Albayan Education Foundation is also criticised for failures around overseas aid work
The Charity Commission has disqualified the trustees of the Albayan Education Foundation Limited, barring them from becoming a trustee at any other charity, after finding failings in the management of its school and oversight of its operations in Syria.
Albayan Education Foundation Limited ran the Birmingham Muslim School and was also involved in poverty relief efforts in Syria and Turkey.
The Commission opened a statutory inquiry in 2018 after persistent failures by the trustees to carry out actions directed by the regulator to improve the governance and management of the charity over several years.
The Commission’s inquiry report, published today, has identified significant failures over a period of several years, amounting to a finding of misconduct and/or mismanagement by the charity’s trustees.
The Commission has found its chair of trustees, Janet Laws, who also acted as headteacher of the charity’s school, particularly responsible for its failings in relation to the school and overseas operations, given her role in the charity. The Commission has therefore disqualified her for 12 years. The charity’s two other trustees, Ahmed Abdulhafeth and Ali Qasem, were disqualified for 10 years. During their periods of disqualification, the individuals are unable to serve as trustees of any charity or hold an office or employment with senior management functions at a charity.
Birmingham Muslim School
The Commission’s inquiry found the trustees were responsible for persistent failures to ensure the charity’s school met the Independent School Standards. The charity failed to comply with 5 separate directions from the Department for Education to improve the standard of education provided, which it failed to report to the Commission, and several reports from Ofsted, which rated the overall effectiveness of the school as inadequate. Eventually, the school was closed in December 2019.

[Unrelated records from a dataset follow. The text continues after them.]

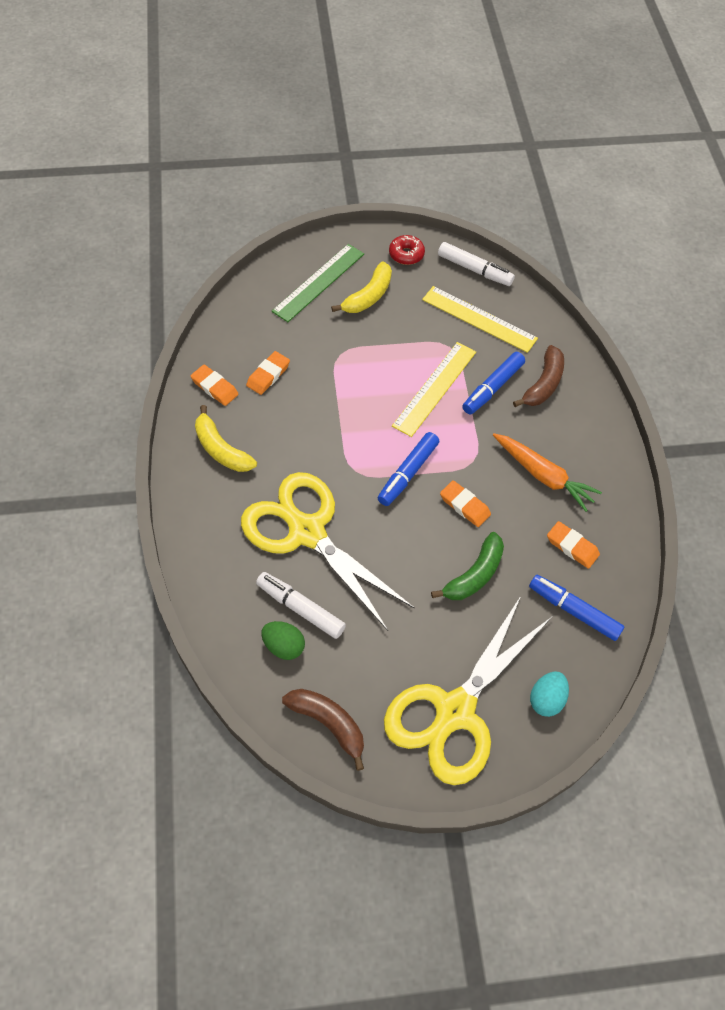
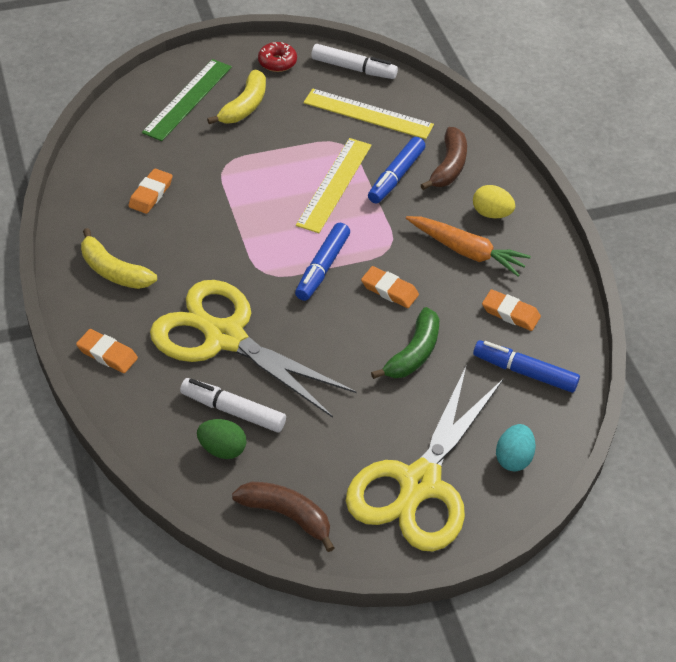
camera: 10 degrees left, 10 degrees down
(215, 387) = (94, 213): orange eraser -> orange eraser (107, 354)
(574, 439) = (491, 214): none -> yellow egg

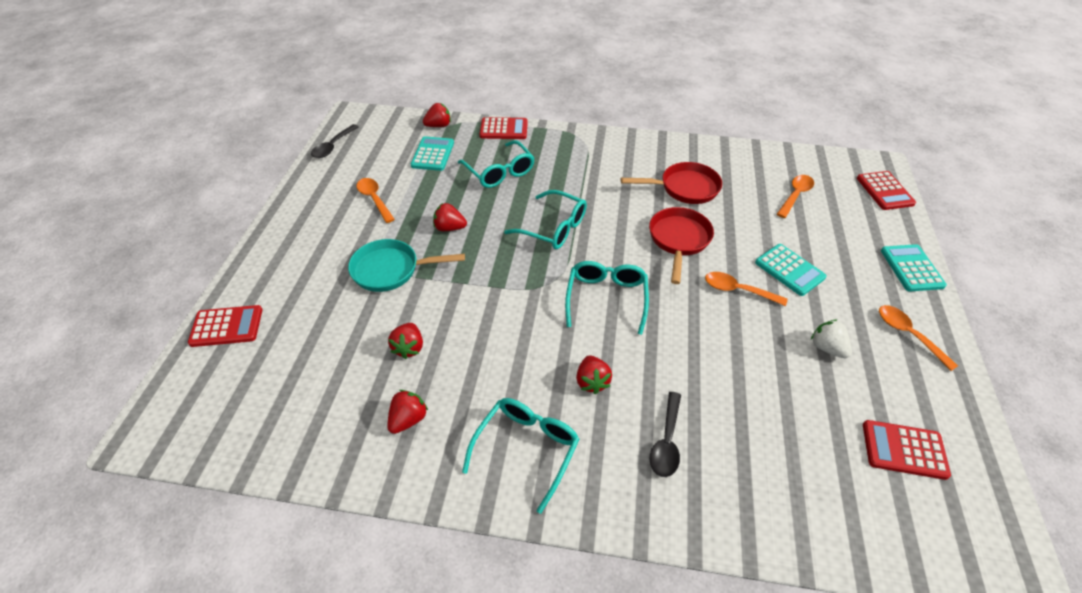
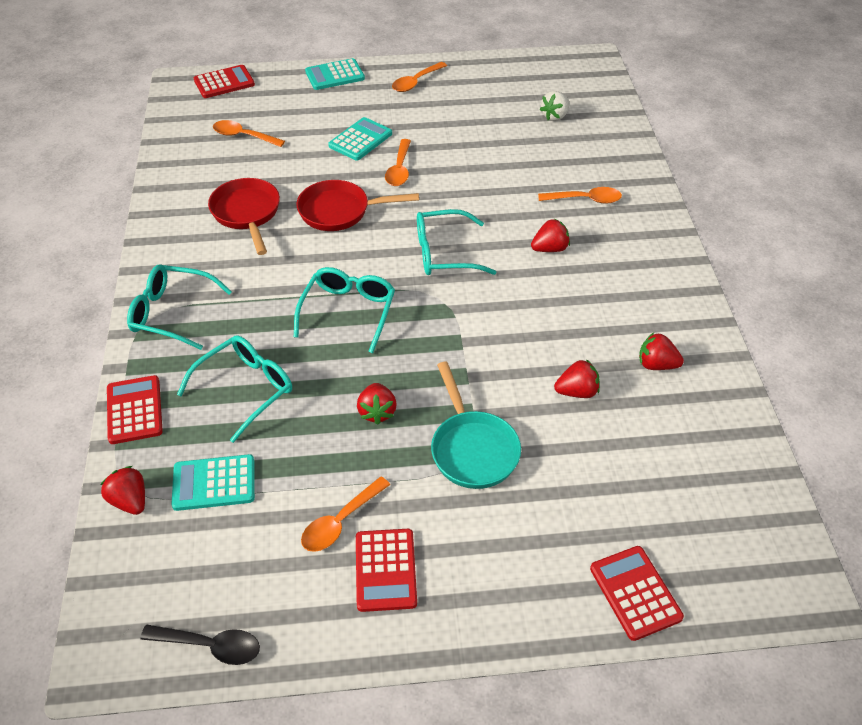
camera: 105 degrees left, 0 degrees up
(526, 449) = (638, 277): turquoise glasses -> turquoise glasses (172, 313)
(666, 442) = (585, 199): black spoon -> orange spoon
(827, 348) = (448, 121): white strawberry -> white strawberry (555, 116)
(904, 450) = (528, 91): red calculator -> red calculator (385, 570)

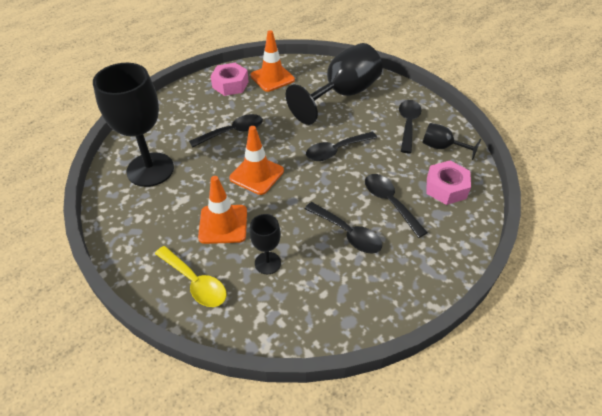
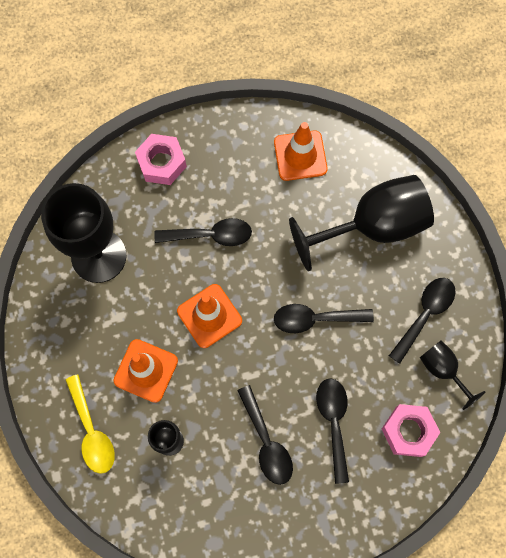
camera: 25 degrees right, 25 degrees up
(230, 84) = (242, 147): pink nut -> pink nut (161, 163)

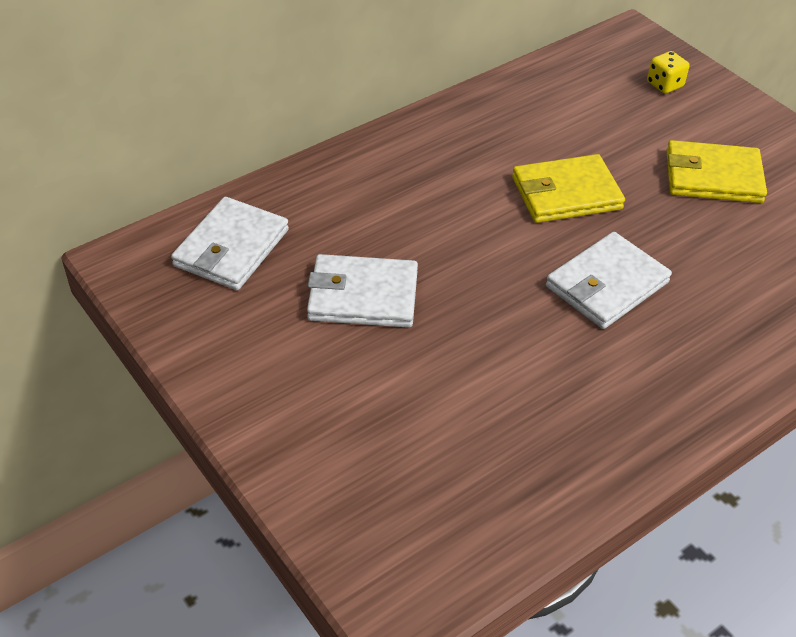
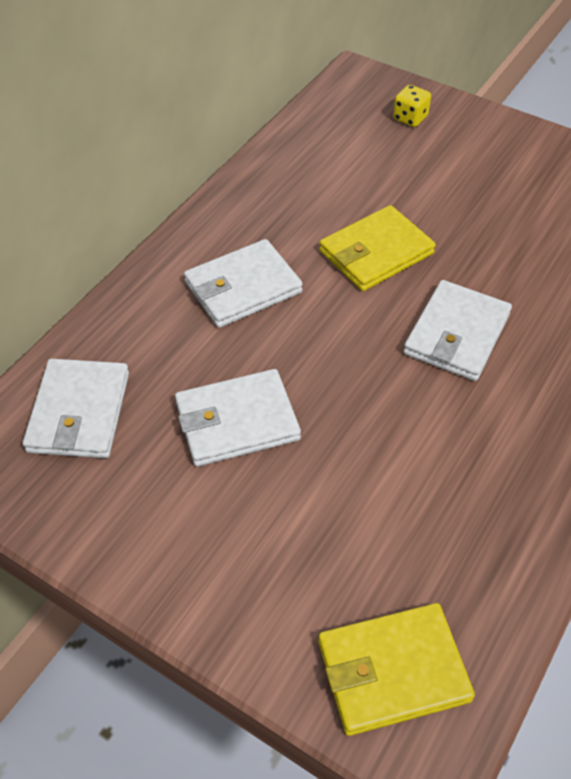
camera: 20 degrees left, 5 degrees up
(424, 189) = (242, 287): none -> white wallet
(713, 176) = (495, 197): yellow wallet -> yellow wallet (392, 670)

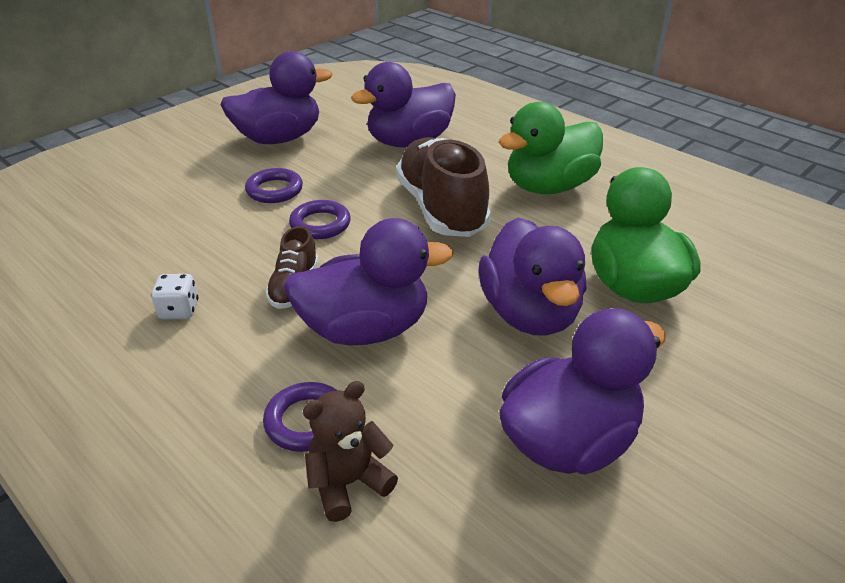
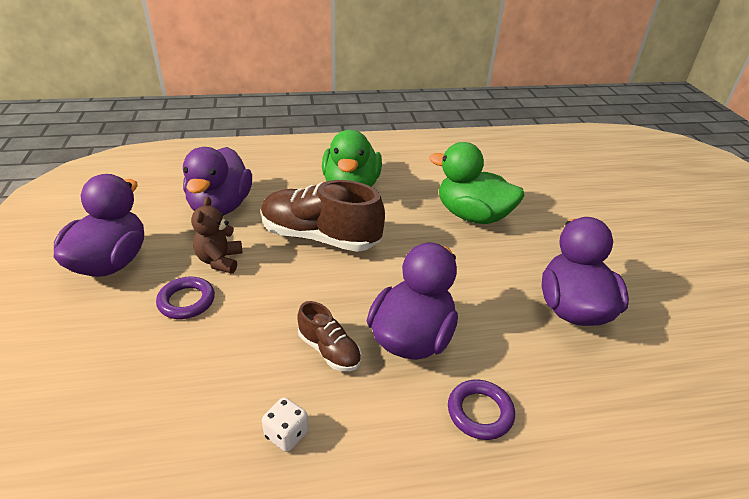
camera: 55 degrees left, 0 degrees up
(320, 224) = (267, 300): purple ring -> none
(348, 483) = (549, 418): brown teddy bear -> brown teddy bear (220, 261)
(530, 313) = (461, 263): purple duck -> none

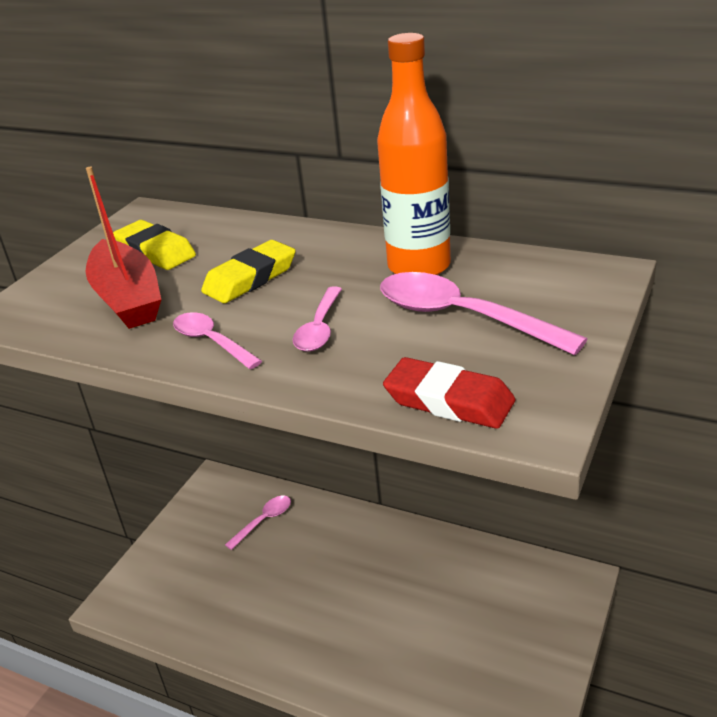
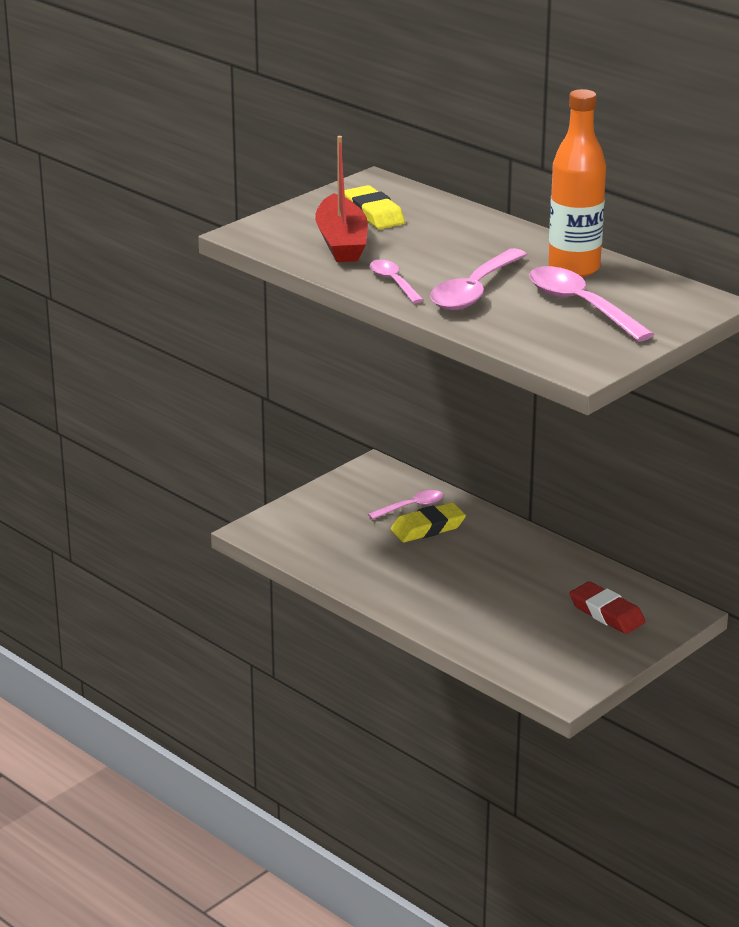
camera: 15 degrees right, 5 degrees down
(250, 278) = (440, 249): yellow eraser -> yellow eraser (428, 528)
(319, 328) = (474, 291): pink spoon -> pink spoon, size x1.75
(449, 401) = (536, 347): red eraser -> red eraser (606, 613)

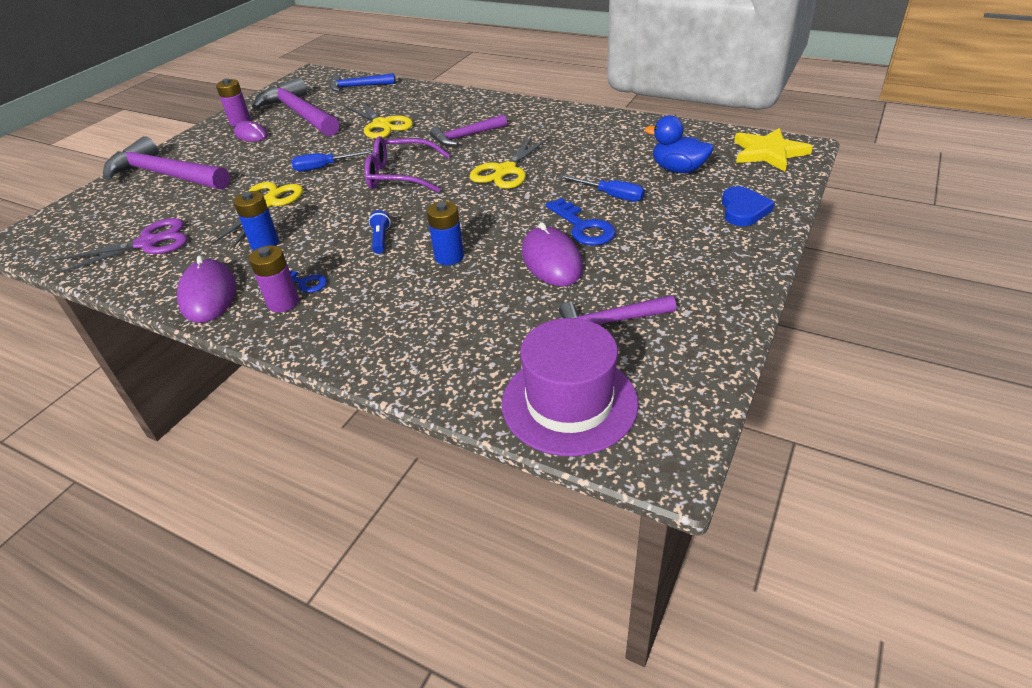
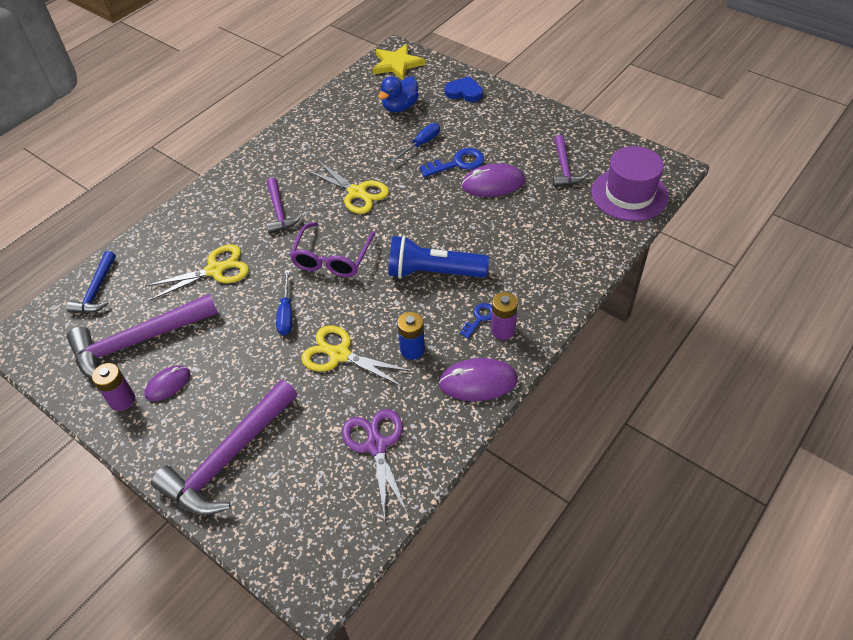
camera: 80 degrees left, 10 degrees up
(381, 239) = (433, 272): blue flashlight -> blue flashlight, size x2.40
(449, 257) = (471, 234): blue battery -> none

The trustees did not adequately oversee the charity’s operations in Turkey or Syria. This was demonstrated when the Commission’s investigation identified photos of an employee of the charity, who had travelled abroad on behalf of the organisation, assembling firearms at the Atma refugee camp in Syria. This finding led to significant concerns by the regulator around whom the charity partnered with to facilitate its work overseas. An Interim Manager, who was appointed to the charity during the inquiry, found that the charity had no list of its overseas partners or records of the due diligence checks completed on these partners. This was despite the regulator’s earlier intervention, and advice and guidance to trustees, on these specific points.
Stephen Roake, Head of Compliance, Visits and Inspections at the Charity Commission, said:
The public expects trustees to carry out their legal duties with the utmost respect for the important role they hold. The trustees of this charity did not carry out their legal duties – repeatedly failing to meet the standards required in their role in managing the charity’s school and showing a concerning lack of oversight in relation to the charity’s operations overseas. What we found here raised serious regulatory concerns about the charity’s operation and, in relation to its overseas work, affirms exactly why a charity must have robust controls in place, especially when it operates in high-risk areas of the world.
It’s right that we have disqualified the individuals responsible for this conduct from trusteeship and holding senior management functions at a charity.